Patient safety incidents reported have risen by 25% in primary care over a six month period compared with the previous half year, according to new figures published today by the National Patient Safety Agency (NPSA).
The sharp rise, however, is largely due to more reporting and less secretive culture in the NHS, said the Agency, which released its Organisational Patient Safety Incident Reports for each NHS trust or local health board across England and Wales.
The reports are designed for boards to use to compare their reporting profile with similar NHS organisations and set priorities for local action.
The reports detail incidents reported by frontline NHS staff that have occurred between October 2008 and March 2009, and reported to the NPSA by 30 June 2009.
More trusts are reporting more often, said the NPSA, and 98% of trusts across England provided incident reports to the NPSA – a 3% increase compared to the previous period. There was a 7% increase in the overall number of incidents reported. For primary care, there was a 25% increase.
The severity of these incidents was shown to be low as across England, 92.5% of all patient safety incidents resulted in low or no harm to the patient.
In addition, 6.2% of incidents were reported as moderate harm to patients, 0.8% as severe harm to patients and 0.4% as contributing to patient death.
Full summary reports are available for 382 out of the 392 trusts in England and 10 trusts across England did not submit any reports or did not submit enough reports to be eligible for inclusion. Of the ten trusts without full reports, six were PCTs, two are acute trusts, and two are mental health trusts.
The most commonly reported incident type overall was patient accident (32.8% of reports), followed by treatment/procedure (10.1%) and medication (9.4%).
The Agency works with doctors, nurses, pharmacists and safety experts to analyse the incident reports and identify common safety problems that need action across the NHS.
In the past six months, this has included new guidance on oxygen safety, the clinical use of suprapubic catheters, and how delayed appointments could lead to blindness amongst patients with glaucoma.

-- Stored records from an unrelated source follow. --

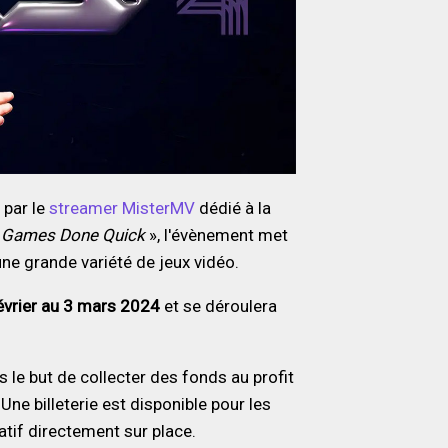
 par le
streamer MisterMV
dédié à la
«
Games Done Quick
», l'évènement met
ne grande variété de jeux vidéo.
évrier au 3 mars 2024
et se déroulera
 le but de collecter des fonds au profit
 Une billeterie est disponible pour les
atif directement sur place.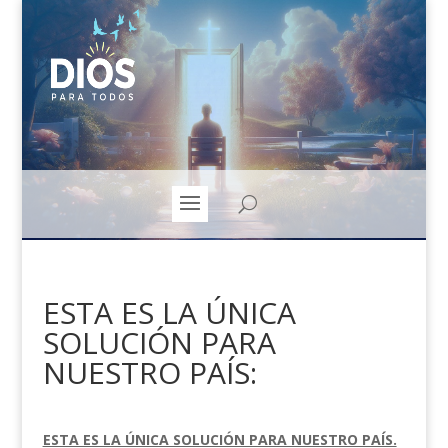
ESTA ES LA ÚNICA
SOLUCIÓN PARA
NUESTRO PAÍS:
ESTA ES LA ÚNICA SOLUCIÓN PARA NUESTRO PAÍS.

NPSA chief executive Martin Fletcher said: “National reporting and learning means that the lessons learnt from safety problems are not trapped within the walls of one facility but can be spread across the NHS to prevent similar events occurring.
“More reports do not mean more risks to patients. Indeed quite the reverse. These data are sound evidence of an improving reporting culture across the NHS. Frontline staff are more likely than ever to raise safety concerns much more openly.”
Cynthia Bower, chief executive of the Care Quality Commission, said: “Every NHS trust should be monitoring these data closely to identify patterns of poor care, spot potential problems early and to make services safer for patients.”